Purdue researchers suggest change to reduce concussions in soccer

SAN JOSE, CA - FEBRUARY 02: United States Defender Walker Zimmerman (25) attempts a header in the box during the US Men's National Team friendly soccer match against Costa Rica on February 2, 2019 at Avaya Stadium in San Jose, CA. (Photo by Bob Kupbens/Icon Sportswire via Getty Images)

INDIANAPOLIS (WISH) — Researchers at Purdue University say there’s a simple way to cut down on head injuries for soccer players and it all has to do with the ball.

Head injuries have long been a concern in sports. Sometimes medical experts suggest additional protective gear, new rules or changes to how athletes play the game, But a researcher at Purdue suggests when it comes to soccer, just inflating the ball a little less could make a big difference.
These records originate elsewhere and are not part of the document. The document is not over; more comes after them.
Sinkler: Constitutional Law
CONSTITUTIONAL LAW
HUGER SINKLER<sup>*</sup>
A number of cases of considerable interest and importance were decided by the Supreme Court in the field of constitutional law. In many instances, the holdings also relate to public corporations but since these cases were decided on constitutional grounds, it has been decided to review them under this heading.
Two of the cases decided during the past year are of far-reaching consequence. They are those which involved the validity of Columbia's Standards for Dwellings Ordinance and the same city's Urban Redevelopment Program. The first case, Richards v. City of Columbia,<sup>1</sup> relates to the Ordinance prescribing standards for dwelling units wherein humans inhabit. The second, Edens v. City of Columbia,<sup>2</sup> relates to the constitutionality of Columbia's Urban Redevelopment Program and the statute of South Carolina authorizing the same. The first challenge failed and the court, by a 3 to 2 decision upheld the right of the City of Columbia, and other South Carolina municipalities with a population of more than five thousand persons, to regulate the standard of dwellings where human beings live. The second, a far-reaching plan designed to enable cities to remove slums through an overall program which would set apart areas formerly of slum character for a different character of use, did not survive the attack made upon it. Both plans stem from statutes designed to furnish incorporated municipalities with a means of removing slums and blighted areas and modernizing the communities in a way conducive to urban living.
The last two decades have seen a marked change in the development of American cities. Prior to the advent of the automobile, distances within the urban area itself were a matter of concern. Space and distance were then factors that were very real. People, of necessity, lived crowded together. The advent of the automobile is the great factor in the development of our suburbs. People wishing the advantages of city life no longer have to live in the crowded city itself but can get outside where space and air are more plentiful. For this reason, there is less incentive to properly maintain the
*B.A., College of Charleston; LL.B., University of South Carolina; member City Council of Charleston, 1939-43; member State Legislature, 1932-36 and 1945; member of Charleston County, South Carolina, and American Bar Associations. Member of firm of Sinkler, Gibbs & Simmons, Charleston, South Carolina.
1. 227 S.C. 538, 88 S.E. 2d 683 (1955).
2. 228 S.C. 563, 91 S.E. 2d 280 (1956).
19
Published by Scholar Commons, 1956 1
Up to 22% of soccer injuries are concussions resulting from players using their heads to direct the ball during the game. This isn’t a rare occurrence, past studies show a professional soccer player heads the ball about 12 times a game and about 800 times each season. 
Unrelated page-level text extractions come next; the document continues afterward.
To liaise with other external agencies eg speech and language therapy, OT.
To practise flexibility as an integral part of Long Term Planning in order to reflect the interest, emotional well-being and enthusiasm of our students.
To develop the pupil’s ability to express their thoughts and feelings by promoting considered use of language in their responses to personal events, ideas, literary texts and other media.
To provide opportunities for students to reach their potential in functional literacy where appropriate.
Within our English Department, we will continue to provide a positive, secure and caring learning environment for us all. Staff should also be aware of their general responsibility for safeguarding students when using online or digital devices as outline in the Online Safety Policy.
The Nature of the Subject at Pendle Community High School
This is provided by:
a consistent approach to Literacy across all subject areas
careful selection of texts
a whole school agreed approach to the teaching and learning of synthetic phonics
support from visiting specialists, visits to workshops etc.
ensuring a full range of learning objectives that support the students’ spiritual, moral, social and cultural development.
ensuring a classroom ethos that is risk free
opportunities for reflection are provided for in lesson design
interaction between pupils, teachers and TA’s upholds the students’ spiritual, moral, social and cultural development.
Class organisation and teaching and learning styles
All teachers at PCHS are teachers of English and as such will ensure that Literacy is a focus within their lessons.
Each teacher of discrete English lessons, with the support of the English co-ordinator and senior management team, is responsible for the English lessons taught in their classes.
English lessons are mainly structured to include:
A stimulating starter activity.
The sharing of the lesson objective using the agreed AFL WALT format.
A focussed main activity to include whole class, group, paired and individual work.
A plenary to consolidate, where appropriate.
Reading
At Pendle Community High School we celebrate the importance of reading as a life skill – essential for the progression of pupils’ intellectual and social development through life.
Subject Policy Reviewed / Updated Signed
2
Purdue professor Eric Nauman said it’s not just about concussions. Common, but hard head hits change the brain over time depending on the force of impact.

Currently, the NCAA and FIFA have standards in place that inflate balls more than the manufacturers recommendations, making them harder and increasing the impact to an athletes head.
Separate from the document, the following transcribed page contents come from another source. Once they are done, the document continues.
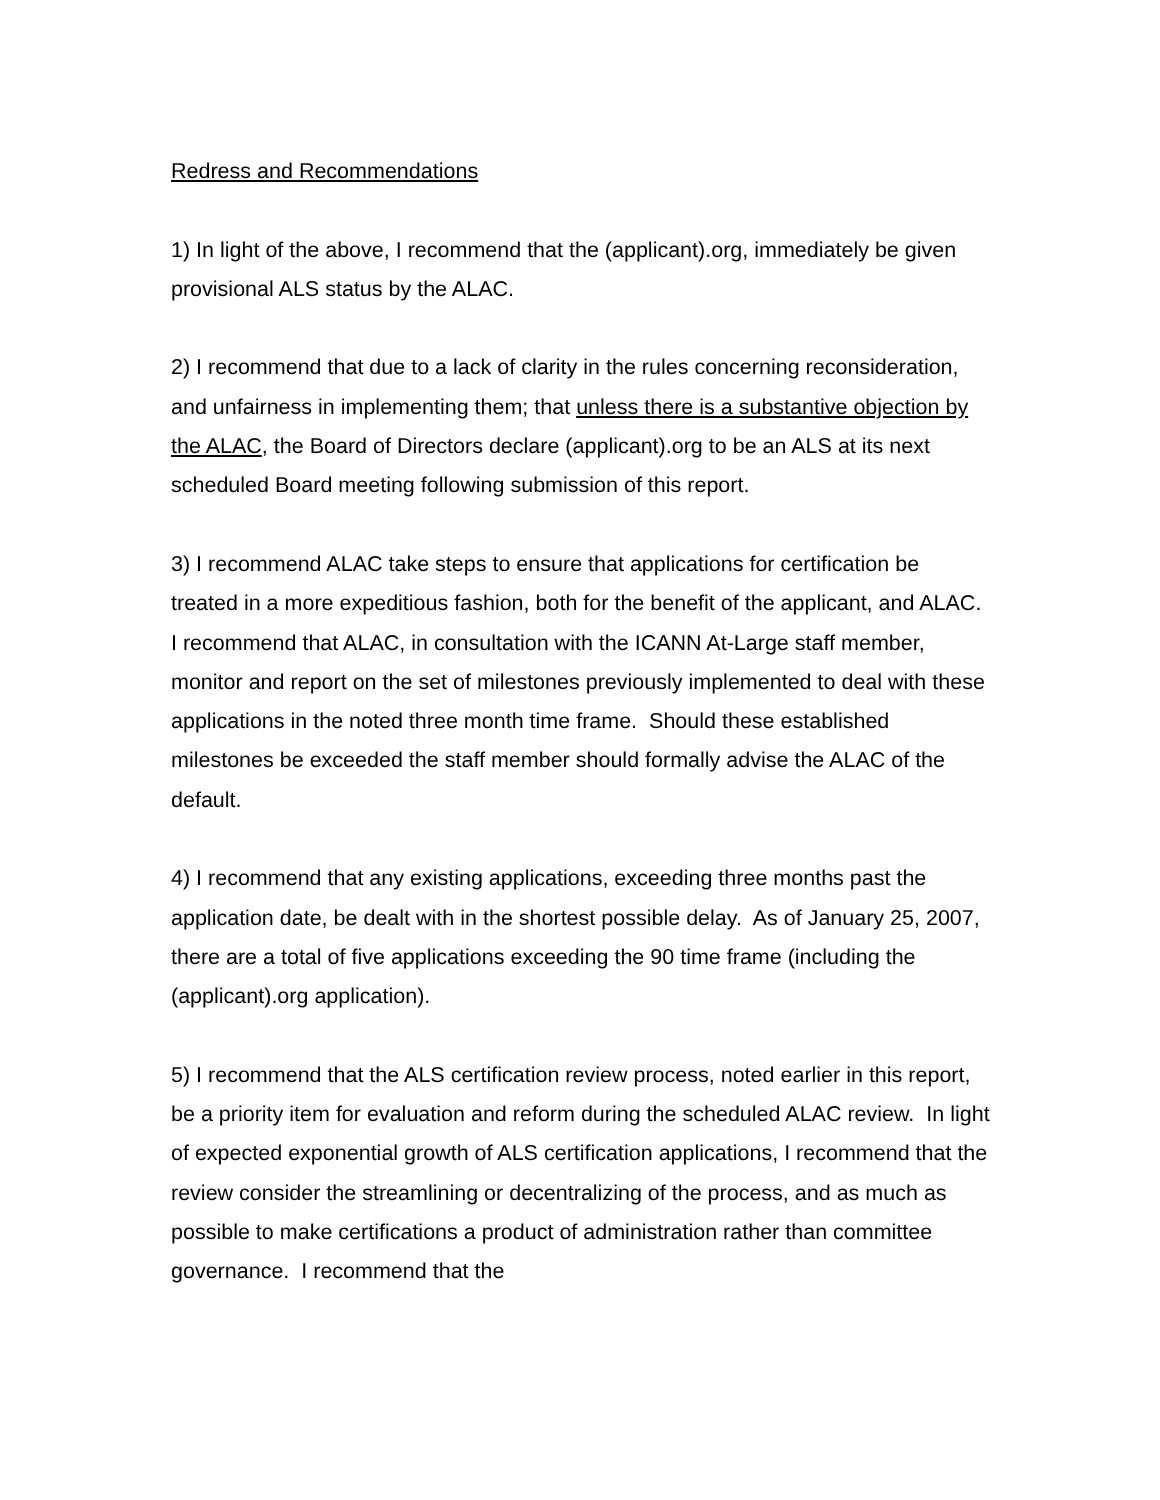Redress and Recommendations
1) In light of the above, I recommend that the (applicant).org, immediately be given provisional ALS status by the ALAC.
2) I recommend that due to a lack of clarity in the rules concerning reconsideration, and unfairness in implementing them; that unless there is a substantive objection by the ALAC, the Board of Directors declare (applicant).org to be an ALS at its next scheduled Board meeting following submission of this report.
3) I recommend ALAC take steps to ensure that applications for certification be treated in a more expeditious fashion, both for the benefit of the applicant, and ALAC. I recommend that ALAC, in consultation with the ICANN At-Large staff member, monitor and report on the set of milestones previously implemented to deal with these applications in the noted three month time frame. Should these established milestones be exceeded the staff member should formally advise the ALAC of the default.
4) I recommend that any existing applications, exceeding three months past the application date, be dealt with in the shortest possible delay. As of January 25, 2007, there are a total of five applications exceeding the 90 time frame (including the (applicant).org application).
5) I recommend that the ALS certification review process, noted earlier in this report, be a priority item for evaluation and reform during the scheduled ALAC review. In light of expected exponential growth of ALS certification applications, I recommend that the review consider the streamlining or decentralizing of the process, and as much as possible to make certifications a product of administration rather than committee governance. I recommend that the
Nauman said reducing the inflation will dramatically reduce forces associated with potential head injury by about 20% without any meaningful changes to the game.

“Deflate the ball just a little bit, now soccer is much, much safer than it was before. And maybe as the kids are starting out you actually use a lighter ball, same size, but lighter. That has a tremendous effect and reducing the overall impact to the head,” Nauman said.

In addition to inflating balls less, the research also suggests avoiding rain play or swapping out the soccer ball more regularly when it is wet. Nauman says when the ball gets wet, it can quickly surpass the NCAA weight limit and increase the force of impact.

Now the Purdue team says it’s up to the soccer governing bodies to acknowledge the research and make the changes.